In a June 2, 2009, column, Bozell called Roeder an "unhinged vigilante," insisting, "In the very heart of the pro-life community, there is nothing they wanted less than another shooting of an abortionist." Bozell also denied that "the mere act of denouncing Tiller as a killer of babies – as if he were instead removing tumors – is an invitation to terrorism and murder." A few weeks later, Bozell complained about the media's alleged "theme that describing abortion as the death of a baby enables terrorism."
CNS' Penny Starr insisted in 2010 that Roeder is "a mentally unstable man" despite the fact that Roeder did not mount an insanity defense at his trial and a psychologist hired by the defense found Roeder competent to stand trial.
The MRC at one point even seemed to justify Tiller's death as the equivalent of the abortions he performed. In a June 1, 2009, MRC item by Scott Whitlock taking offense at one news report stating that "The abortion debate turns deadly": "The abortion debate turns deadly? If the procedure is successfully performed, isn't abortion always fatal?" (Whitlock later took offense at the news report failing to "point out the specific pro-life organizations that have strongly rejected this violent act.")
So, yeah, when Roeder murdered Tiller, the MRC was doing pretty much the opposite of what it's doing now in the FRC shooting. Double standard much?
WND Misleads About Bradlee Dean's Prayer Topic: WorldNetDaily
Bradlee Dean is a WorldNetDaily columnist and they share a (decidedly incompetent) lawyer, so it's no surprise that WND has come to Dean's defense by whitewashing his controversial statements.
For instance, in a July 11 WND article, Bob Unruh let Dean swat away controversy over a school presentation Dean led in Iowa:
He said complaints, like that from a mother who said, “They told these kids that anyone who was gay was going to die at the age of 42,” were based on distortions.
In fact, Jake MacAulay, a spokesman for the band, had said that the average age of death of a homosexual male is 42 years.
Actually, that alleged statistic is itself a distortion, based on a discredited claim from anti-gay "researcher" Paul Cameron.
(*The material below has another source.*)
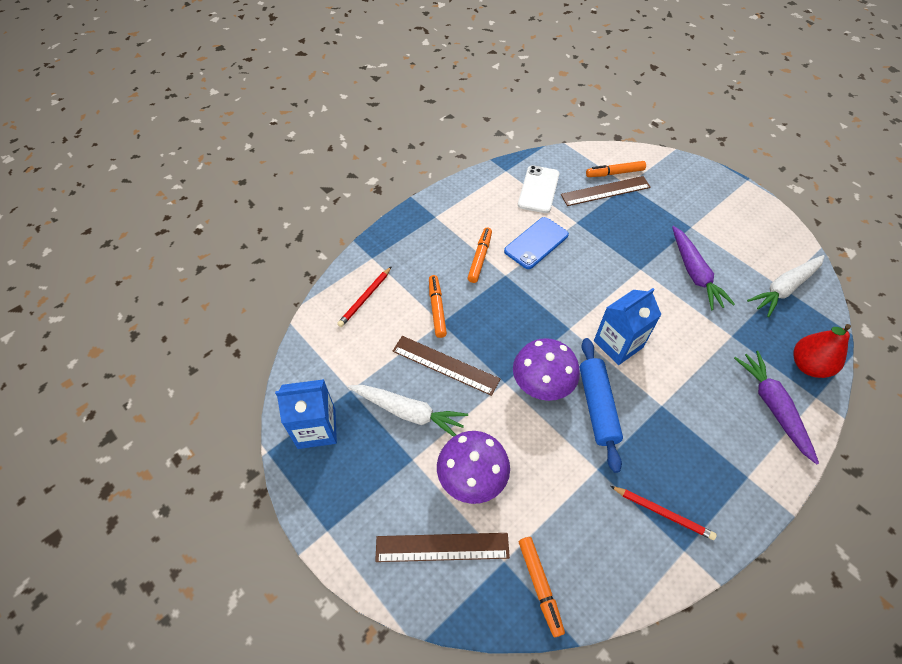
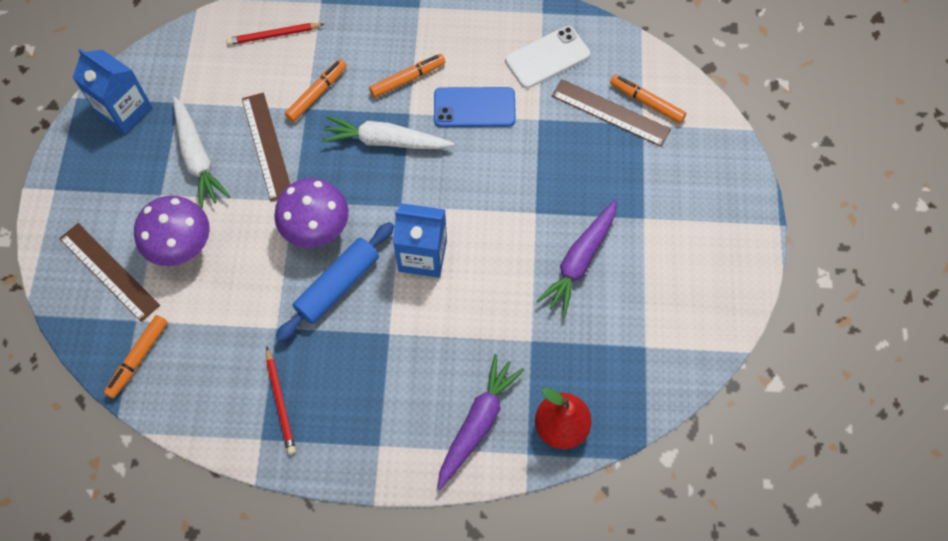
camera: 45 degrees right, 10 degrees up
white carrot [747,255,825,317] -> white carrot moved to [321,116,454,149]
WND let the Dean camp mislead again in an Aug. 18 article claiming that Dean's notorious prayer last year in the Minnesota legislature is "still making waves." The unbylined article quoted MacAulay claiming that the reason Dean's prayer caused a stir is because he mentioned praying in Jesus' name.
In fact, as was reported at the time, the controversy was over Dean's insult to President Obama's faith. Dean claimed that "the head of the denomination and his name is Jesus. As every President up until 2008 has acknowledged."
That's just basic reporting. As with its blackout on news unfavorable to birthers, WND won't tell its readers the truth about Bradlee Dean because it will make him look bad.